WASHINGTON — President Barack Obama is expected to meet with his national security advisers Saturday morning to discuss reports of a chemical weapons attack by the Syrian government and how the United States might respond, a White House official said.
The official did not offer a time line for when Obama would make a decision about Washington’s response but said that the administration was eager to determine exactly what happened in Syria this week.
“Once we ascertain the facts, the president will make an informed decision about how to respond,” the official said. “We have a range of options available, and we are going to act very deliberately so that we’re making decisions consistent with our national interest as well as our assessment of what can advance our objectives in Syria.”
The announcement came as the U.N. disarmament official arrived in the Syrian capital, Damascus, on Saturday to press the government of President Bashar Assad to allow specialists to investigate claims of a chemical weapons attack that reportedly killed more than 130 people.
The Associated Press reported that the U.N. representative, Angela Kane, would push for a speedy investigation into Wednesday’s purported attack outside Damascus. Syrian rebels have accused the Assad government of carrying out a deadly attack, but the government has denied that claim.
Obama has described the attack as “clearly a big event of grave concern” and acknowledged that the United States had limited time to respond. But he said U.N. investigators needed to determine whether chemical weapons had been used.
With Russia likely to veto any military action in the Security Council, however, the president appears to be wrestling with whether to bypass the United Nations, although he warned that doing so would require a robust international coalition and legal justification.
“If the U.S. goes in and attacks another country without a U.N. mandate and without clear evidence that can be presented, then there are questions in terms of whether international law supports it, do we have the coalition to make it work?” Obama said Friday to CNN, in his first public comments after the deadly attack Wednesday.
France, Russia, the United States and other countries have been pushing for an investigation into claims of the chemical attack.
Ban Ki-moon, the U.N. secretary-general, said at a diplomatic forum in Seoul, South Korea, on Friday that he could “think of no good reason why any party, either government or opposition forces, would decline this opportunity to get to the truth of the matter.” The remarks came a day after Ban called for the inspectors “to be granted permission and access to swiftly investigate the incident.”

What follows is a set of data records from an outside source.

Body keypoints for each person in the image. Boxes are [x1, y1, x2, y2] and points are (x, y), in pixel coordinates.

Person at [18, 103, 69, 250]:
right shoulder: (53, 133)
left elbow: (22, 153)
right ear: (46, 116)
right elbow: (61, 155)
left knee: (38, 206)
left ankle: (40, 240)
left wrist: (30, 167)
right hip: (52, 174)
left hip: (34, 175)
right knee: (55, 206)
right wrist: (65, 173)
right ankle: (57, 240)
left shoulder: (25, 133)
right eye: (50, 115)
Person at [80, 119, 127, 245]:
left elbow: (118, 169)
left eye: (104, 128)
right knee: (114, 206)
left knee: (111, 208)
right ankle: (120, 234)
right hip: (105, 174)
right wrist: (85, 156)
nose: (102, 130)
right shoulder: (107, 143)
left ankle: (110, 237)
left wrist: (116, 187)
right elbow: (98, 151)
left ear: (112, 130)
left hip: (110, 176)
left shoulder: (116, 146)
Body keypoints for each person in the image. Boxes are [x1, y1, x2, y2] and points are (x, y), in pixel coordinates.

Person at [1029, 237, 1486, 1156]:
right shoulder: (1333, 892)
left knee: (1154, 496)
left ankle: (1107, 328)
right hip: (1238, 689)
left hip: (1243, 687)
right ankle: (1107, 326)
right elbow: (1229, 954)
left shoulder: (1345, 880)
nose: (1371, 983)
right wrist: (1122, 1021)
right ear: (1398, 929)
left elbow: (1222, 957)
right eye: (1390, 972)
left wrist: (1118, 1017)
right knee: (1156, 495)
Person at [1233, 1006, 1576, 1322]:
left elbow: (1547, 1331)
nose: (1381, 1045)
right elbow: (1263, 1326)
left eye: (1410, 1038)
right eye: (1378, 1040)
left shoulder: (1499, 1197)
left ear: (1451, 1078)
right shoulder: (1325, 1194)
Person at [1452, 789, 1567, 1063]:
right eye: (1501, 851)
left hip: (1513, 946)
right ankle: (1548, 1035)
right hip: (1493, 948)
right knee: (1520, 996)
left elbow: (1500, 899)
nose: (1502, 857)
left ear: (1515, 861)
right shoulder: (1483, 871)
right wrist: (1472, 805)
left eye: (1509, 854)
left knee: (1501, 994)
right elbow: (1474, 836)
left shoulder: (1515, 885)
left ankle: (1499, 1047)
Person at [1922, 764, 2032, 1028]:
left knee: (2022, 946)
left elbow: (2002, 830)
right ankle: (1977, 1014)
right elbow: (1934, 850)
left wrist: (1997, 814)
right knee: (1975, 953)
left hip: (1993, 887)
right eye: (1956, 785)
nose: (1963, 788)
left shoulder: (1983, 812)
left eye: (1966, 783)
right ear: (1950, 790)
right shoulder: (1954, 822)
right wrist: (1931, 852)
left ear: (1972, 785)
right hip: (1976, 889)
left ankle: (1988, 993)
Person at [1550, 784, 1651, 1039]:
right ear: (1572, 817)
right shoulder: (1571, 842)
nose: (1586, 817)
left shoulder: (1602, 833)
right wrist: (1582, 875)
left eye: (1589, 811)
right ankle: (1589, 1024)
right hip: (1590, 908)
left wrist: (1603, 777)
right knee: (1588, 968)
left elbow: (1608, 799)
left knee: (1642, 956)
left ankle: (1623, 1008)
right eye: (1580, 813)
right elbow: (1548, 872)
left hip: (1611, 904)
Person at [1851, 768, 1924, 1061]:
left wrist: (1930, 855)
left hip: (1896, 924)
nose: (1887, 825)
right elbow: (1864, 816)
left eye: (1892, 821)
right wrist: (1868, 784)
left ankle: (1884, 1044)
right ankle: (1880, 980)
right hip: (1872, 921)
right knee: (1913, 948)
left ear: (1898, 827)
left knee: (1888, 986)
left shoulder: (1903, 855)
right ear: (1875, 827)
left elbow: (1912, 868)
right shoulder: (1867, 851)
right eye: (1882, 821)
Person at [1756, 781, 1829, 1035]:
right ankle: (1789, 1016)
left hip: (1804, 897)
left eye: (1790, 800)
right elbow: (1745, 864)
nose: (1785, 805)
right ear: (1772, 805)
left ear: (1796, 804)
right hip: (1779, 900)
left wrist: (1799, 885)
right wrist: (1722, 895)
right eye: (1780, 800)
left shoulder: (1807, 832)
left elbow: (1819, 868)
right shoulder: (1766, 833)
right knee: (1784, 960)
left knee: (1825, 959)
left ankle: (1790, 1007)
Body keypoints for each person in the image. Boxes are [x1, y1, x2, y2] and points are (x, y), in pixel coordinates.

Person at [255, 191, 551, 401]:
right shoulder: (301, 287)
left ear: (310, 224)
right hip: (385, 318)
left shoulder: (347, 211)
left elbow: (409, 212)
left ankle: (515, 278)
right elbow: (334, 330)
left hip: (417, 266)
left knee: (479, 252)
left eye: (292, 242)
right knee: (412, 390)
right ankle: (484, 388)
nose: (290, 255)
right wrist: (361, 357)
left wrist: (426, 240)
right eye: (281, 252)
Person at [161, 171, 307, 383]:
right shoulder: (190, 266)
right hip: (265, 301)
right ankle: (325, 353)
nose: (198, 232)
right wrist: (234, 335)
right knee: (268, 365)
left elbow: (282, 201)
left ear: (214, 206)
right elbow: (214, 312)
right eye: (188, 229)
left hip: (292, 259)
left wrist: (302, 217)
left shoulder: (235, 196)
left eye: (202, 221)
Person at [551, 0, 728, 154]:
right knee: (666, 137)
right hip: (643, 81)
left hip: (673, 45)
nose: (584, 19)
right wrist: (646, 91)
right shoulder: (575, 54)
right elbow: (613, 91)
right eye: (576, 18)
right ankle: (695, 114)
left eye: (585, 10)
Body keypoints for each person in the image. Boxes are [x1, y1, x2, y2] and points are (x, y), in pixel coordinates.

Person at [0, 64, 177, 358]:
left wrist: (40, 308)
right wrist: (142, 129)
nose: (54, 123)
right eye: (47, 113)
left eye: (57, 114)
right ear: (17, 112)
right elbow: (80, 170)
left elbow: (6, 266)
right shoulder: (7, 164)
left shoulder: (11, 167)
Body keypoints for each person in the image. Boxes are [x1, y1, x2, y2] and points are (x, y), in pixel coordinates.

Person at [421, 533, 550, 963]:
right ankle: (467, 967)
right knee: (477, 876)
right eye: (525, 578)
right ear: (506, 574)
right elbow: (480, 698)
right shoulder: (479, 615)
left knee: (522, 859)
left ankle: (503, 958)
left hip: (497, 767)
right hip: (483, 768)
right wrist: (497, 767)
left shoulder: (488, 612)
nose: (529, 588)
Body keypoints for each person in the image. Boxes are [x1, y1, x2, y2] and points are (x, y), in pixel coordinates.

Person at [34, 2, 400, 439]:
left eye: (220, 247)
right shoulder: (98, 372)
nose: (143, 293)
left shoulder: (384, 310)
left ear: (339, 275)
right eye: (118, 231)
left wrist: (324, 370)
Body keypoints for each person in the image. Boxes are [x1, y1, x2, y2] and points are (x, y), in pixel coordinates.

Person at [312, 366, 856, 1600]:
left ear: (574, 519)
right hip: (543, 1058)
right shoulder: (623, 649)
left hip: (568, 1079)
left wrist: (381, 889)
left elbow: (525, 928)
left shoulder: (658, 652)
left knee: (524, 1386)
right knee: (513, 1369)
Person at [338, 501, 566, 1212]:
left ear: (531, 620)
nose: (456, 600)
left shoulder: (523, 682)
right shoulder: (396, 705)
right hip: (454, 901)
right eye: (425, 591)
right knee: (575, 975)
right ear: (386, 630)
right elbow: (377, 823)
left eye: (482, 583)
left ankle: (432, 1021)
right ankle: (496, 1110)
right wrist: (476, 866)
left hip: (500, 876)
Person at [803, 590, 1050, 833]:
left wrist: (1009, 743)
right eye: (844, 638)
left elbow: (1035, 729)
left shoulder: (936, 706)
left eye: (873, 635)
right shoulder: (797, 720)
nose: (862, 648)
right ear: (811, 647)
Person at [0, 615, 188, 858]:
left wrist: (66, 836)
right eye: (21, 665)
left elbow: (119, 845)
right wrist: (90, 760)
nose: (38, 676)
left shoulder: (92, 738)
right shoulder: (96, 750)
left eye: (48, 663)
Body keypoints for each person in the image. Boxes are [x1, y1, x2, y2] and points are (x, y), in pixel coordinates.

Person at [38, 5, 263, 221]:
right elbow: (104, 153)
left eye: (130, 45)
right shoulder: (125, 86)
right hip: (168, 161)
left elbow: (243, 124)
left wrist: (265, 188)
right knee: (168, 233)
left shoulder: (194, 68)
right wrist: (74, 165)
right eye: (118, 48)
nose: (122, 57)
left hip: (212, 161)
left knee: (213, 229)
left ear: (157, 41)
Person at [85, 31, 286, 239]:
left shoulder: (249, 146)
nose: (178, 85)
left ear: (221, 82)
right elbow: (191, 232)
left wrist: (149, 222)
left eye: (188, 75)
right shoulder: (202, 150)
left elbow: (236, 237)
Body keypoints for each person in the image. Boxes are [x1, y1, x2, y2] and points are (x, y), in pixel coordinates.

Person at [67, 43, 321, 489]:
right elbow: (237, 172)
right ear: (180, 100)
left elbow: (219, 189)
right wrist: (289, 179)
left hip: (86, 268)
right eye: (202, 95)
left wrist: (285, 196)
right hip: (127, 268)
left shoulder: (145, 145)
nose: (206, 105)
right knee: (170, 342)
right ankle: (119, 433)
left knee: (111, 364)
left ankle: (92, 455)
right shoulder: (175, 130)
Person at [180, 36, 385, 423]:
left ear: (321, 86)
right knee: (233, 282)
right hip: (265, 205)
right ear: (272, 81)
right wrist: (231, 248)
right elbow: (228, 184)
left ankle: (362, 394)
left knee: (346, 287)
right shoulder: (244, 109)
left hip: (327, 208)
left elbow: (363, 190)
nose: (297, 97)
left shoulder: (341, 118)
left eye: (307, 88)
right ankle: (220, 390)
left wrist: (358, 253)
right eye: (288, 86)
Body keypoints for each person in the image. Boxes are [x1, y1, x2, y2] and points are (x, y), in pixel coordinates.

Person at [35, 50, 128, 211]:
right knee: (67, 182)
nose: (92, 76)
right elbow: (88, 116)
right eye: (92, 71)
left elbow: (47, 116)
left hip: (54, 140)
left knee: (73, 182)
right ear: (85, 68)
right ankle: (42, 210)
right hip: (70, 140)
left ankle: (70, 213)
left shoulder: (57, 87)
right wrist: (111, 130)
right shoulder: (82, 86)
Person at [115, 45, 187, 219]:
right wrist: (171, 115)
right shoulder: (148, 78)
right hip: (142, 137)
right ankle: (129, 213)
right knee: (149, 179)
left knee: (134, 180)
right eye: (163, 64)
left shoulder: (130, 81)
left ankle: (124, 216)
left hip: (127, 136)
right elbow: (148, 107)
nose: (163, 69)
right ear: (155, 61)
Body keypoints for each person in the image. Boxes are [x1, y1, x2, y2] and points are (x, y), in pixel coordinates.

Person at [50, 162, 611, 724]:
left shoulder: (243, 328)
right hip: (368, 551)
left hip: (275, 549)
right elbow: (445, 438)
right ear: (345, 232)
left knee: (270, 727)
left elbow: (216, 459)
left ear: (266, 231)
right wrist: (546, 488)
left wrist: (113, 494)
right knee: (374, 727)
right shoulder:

The British foreign secretary, William Hague, said Friday that the Syrian government was almost surely behind the suspected chemical weapons attack. “I know that some people in the world would like to say that this is some kind of conspiracy brought about by the opposition in Syria,” he said. “I think the chances of that are vanishingly small, and so we do believe that this is a chemical attack by the Assad regime.”
Hague also said time was of the essence in getting U.N. weapons inspectors to the site. “It seems the Assad regime has something to hide,” he said. “Why else have they not allowed the U.N. team to go there?”
Hague did not speak of using force, as the French have done, if the government was found to have been behind the attack. But he said it was “not something that a humane or civilized world can ignore.” He said Britain would hold urgent talks Friday with Ban; U.S. Secretary of State John Kerry, to whom he had spoken Thursday night; and the Qatari foreign minister, Khaled al-Attiyah.
In a statement Friday, Russia suggested that the opposition was responsible for the attack.
“More and more evidence emerges indicating that this criminal act had an openly provocative character,” Aleksander Lukashevich, a Foreign Ministry spokesman, said in the statement. He said there were reports circulating on the Internet, with accusations against government troops, that were posted on YouTube several hours before the attack. “So the talk here is about a previously planned action,” he said.
However, he may have been confused by YouTube’s practice of time-stamping videos based on the time in its California headquarters that a user uploads material, no matter the originating time zone. The attacks occurred early Wednesday, when it was still Tuesday in California for about eight more hours.
China, like Russia a permanent member of the U.N. Security Council, issued a statement Friday saying it believed that the inspection team “can fully consult with the Syrian government to ensure the smooth progress of the investigation work,” and said, “All sides should avoid prejudging the outcome.”
If a chemical weapons attack by government forces is proved, it would indicate a step beyond Obama’s “red line” on Syria, possibly prompting U.S. intervention. To that end, senior officials met Thursday at the White House to consider the U.S. response.
In an interview with CNN broadcast Friday morning, Obama said the United States was “gathering information,” but he suggested that it was already clear that the attack would demand “America’s attention.”